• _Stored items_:
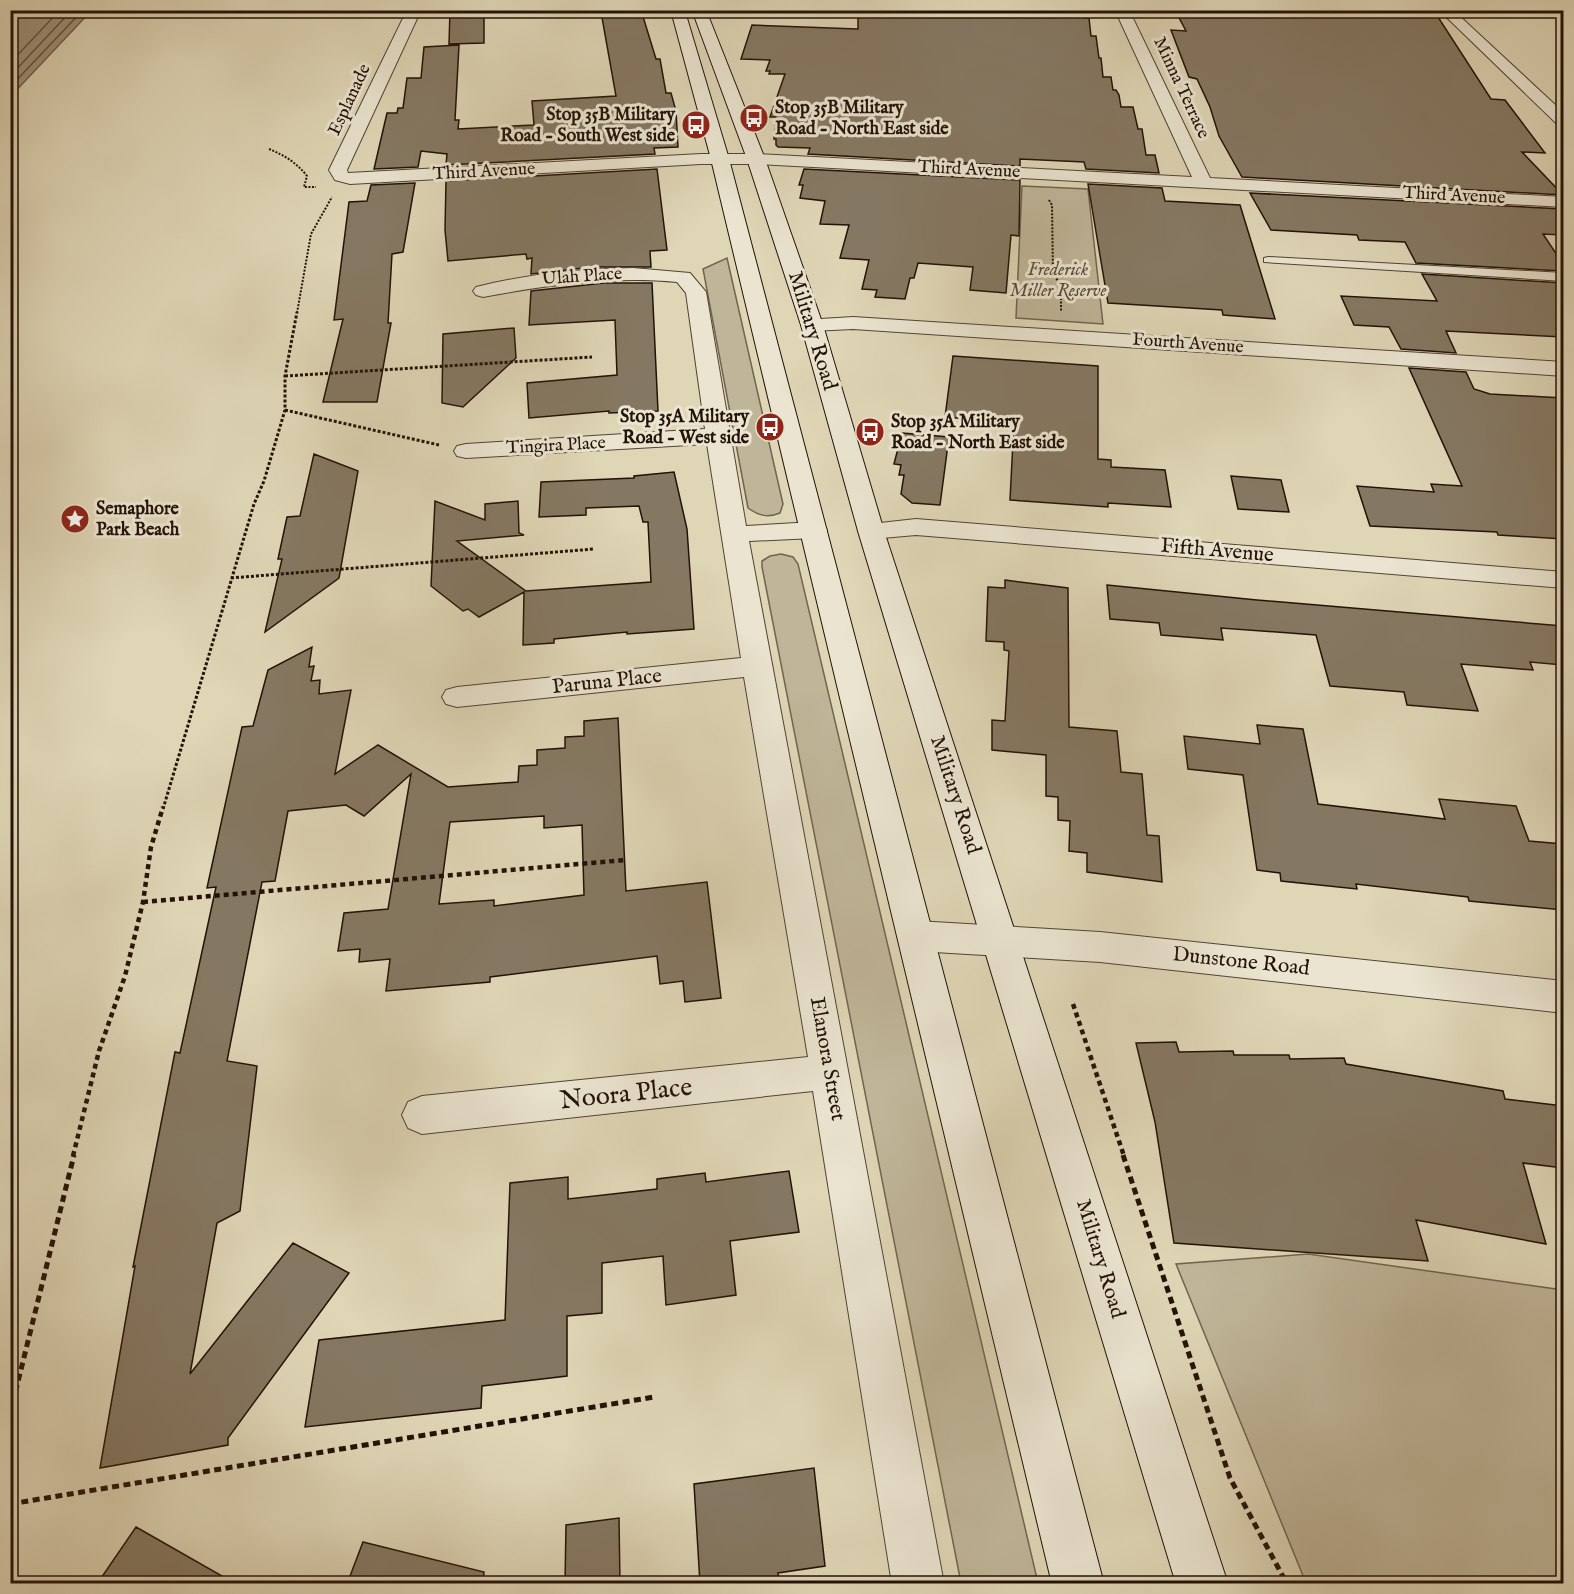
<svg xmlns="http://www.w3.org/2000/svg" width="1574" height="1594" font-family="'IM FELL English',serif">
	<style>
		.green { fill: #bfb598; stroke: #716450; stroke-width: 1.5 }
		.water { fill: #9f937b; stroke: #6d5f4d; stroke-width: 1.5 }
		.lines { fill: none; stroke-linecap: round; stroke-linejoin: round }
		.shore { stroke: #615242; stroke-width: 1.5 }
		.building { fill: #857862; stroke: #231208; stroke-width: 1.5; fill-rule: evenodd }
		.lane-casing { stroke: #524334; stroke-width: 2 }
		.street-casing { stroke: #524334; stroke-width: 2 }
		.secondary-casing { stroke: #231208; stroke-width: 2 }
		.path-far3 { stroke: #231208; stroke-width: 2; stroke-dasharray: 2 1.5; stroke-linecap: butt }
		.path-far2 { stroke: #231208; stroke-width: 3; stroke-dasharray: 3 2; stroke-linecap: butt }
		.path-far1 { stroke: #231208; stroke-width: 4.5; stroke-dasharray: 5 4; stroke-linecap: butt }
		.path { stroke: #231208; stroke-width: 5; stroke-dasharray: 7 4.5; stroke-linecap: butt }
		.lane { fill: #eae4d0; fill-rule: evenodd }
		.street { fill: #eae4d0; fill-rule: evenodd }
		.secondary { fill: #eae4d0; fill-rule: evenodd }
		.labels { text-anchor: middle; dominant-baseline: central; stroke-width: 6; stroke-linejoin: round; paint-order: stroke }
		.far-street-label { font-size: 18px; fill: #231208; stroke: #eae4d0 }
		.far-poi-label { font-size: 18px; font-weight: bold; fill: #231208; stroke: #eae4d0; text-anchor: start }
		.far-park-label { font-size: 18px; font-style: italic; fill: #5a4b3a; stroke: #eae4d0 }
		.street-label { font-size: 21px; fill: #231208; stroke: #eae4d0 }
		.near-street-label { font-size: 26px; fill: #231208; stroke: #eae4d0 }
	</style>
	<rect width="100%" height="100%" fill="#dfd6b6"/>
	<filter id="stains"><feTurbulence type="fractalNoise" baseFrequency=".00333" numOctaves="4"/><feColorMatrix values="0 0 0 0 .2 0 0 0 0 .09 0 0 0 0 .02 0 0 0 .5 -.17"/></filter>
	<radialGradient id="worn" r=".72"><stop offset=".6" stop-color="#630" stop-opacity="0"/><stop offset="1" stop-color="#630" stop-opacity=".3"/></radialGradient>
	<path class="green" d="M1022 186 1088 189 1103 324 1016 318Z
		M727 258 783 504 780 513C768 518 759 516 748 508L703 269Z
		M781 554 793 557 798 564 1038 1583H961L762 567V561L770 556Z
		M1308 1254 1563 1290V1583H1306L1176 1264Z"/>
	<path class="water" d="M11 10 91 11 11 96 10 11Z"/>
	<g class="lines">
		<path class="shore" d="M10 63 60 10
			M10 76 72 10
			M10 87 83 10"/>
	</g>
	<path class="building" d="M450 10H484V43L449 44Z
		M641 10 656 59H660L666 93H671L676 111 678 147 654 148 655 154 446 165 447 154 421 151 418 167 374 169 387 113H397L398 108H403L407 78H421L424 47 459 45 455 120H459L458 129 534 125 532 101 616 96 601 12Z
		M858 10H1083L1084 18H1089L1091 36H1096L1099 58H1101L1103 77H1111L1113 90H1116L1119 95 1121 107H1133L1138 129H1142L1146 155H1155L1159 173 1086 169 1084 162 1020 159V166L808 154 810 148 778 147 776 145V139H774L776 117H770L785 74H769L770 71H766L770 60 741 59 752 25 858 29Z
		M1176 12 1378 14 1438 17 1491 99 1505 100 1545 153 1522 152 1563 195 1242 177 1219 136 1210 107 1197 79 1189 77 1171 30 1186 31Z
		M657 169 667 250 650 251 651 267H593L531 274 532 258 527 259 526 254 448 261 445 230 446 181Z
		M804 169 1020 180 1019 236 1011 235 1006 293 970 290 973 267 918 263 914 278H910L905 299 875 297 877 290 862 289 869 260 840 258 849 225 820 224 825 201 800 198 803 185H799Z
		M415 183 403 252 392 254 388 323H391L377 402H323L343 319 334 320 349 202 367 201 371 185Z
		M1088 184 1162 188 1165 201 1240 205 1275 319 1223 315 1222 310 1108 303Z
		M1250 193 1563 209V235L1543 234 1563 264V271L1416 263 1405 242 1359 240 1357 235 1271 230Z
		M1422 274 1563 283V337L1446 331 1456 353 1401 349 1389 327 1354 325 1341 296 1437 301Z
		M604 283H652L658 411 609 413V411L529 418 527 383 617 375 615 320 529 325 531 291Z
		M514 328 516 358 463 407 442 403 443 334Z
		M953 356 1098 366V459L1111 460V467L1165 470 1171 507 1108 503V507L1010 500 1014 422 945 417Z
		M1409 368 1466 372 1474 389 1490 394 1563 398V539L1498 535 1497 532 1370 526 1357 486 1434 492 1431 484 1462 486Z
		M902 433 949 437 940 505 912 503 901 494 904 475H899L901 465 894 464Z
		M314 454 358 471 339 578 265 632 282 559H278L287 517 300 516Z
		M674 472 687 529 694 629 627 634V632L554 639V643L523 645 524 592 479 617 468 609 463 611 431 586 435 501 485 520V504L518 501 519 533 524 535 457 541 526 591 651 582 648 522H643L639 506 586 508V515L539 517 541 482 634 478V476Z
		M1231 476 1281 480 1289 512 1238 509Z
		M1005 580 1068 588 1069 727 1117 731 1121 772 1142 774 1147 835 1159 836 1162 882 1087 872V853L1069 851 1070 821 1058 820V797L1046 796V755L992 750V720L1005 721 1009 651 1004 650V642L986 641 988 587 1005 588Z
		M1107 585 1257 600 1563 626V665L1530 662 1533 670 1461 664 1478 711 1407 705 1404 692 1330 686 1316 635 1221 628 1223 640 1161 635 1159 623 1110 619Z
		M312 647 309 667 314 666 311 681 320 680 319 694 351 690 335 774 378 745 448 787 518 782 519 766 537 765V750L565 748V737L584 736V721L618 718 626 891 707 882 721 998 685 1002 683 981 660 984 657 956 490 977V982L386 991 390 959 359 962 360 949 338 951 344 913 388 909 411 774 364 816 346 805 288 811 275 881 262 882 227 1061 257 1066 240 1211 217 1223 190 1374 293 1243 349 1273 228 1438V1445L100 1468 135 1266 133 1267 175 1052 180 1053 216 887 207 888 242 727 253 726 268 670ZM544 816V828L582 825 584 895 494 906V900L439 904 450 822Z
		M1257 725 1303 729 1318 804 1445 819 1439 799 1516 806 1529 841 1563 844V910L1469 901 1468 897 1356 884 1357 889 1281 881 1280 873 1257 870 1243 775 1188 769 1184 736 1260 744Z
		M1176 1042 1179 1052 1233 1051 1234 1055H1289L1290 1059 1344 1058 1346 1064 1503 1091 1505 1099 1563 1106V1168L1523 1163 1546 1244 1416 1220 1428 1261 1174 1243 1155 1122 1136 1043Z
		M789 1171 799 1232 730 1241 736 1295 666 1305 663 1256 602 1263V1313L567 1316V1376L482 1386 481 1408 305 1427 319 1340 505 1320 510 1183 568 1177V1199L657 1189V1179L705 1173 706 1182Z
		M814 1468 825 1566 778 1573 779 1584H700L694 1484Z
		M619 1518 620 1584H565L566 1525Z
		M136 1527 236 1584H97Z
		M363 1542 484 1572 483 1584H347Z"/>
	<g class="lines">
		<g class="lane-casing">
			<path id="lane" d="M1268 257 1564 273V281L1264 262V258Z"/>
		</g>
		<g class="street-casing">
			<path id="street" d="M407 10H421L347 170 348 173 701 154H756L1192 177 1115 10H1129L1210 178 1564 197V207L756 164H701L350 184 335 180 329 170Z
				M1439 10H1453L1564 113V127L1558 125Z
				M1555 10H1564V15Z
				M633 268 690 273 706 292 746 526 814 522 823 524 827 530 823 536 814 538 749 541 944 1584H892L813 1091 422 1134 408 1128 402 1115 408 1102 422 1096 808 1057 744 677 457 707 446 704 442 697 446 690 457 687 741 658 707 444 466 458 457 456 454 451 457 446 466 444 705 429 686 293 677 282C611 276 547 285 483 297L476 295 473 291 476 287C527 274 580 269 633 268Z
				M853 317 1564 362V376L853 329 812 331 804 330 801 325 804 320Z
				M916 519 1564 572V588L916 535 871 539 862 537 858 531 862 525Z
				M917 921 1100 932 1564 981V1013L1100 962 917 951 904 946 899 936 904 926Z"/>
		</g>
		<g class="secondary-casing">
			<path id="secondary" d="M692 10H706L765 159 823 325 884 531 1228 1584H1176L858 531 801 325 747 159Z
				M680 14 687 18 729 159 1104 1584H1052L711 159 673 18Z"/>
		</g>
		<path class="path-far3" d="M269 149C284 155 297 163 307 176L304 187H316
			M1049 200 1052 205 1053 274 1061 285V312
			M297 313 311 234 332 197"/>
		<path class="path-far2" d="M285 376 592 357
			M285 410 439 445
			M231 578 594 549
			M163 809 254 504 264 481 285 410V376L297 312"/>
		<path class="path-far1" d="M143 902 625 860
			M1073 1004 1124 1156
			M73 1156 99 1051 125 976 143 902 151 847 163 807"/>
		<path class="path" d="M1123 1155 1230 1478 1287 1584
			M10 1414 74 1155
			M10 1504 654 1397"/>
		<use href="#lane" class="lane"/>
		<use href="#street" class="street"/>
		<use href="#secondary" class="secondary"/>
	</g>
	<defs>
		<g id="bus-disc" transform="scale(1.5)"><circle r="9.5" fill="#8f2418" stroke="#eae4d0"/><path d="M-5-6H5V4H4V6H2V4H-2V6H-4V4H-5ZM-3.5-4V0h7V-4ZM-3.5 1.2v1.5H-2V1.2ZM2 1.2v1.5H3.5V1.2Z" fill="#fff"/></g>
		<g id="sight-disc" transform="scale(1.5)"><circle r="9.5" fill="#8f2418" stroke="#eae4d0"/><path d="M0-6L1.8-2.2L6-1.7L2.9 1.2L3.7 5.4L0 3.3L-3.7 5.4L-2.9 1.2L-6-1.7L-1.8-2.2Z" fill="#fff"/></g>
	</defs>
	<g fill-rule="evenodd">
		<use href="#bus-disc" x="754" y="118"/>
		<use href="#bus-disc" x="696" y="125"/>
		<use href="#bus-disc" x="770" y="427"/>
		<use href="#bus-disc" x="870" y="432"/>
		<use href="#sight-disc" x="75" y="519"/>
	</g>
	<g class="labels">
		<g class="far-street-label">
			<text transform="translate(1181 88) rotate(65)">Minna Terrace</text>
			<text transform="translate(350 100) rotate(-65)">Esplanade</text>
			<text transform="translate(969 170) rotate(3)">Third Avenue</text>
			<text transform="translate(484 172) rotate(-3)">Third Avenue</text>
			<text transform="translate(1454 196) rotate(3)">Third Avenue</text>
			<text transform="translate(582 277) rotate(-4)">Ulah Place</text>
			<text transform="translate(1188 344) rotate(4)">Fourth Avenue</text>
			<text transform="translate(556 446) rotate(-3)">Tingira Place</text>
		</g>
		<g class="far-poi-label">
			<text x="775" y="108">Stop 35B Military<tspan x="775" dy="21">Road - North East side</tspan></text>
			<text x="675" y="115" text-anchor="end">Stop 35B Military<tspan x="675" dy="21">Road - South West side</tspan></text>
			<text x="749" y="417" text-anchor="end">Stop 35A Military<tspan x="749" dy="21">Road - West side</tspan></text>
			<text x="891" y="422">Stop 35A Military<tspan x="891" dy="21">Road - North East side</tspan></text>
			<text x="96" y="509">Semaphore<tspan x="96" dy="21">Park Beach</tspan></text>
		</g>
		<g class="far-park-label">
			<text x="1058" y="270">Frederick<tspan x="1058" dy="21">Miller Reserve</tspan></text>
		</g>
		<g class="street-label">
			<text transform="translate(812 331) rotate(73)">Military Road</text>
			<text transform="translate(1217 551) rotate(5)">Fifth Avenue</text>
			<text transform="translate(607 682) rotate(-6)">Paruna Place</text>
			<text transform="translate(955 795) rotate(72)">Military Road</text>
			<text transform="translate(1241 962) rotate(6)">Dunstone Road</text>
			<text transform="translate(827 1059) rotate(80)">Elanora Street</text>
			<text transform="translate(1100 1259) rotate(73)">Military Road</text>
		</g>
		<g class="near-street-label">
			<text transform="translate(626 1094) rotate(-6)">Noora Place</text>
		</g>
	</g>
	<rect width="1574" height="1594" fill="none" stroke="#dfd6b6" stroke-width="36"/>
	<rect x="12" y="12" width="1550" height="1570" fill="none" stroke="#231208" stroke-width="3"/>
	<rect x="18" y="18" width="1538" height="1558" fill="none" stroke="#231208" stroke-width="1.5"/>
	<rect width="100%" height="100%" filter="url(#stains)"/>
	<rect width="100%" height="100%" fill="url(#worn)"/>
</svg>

• _EXERCISE INSTRUCTIONS_: Find the lines in the records that contain the word "worn", then copy every one of them.

• _ANSWER TO THIS EXERCISE_:
	<radialGradient id="worn" r=".72"><stop offset=".6" stop-color="#630" stop-opacity="0"/><stop offset="1" stop-color="#630" stop-opacity=".3"/></radialGradient>
	<rect width="100%" height="100%" fill="url(#worn)"/>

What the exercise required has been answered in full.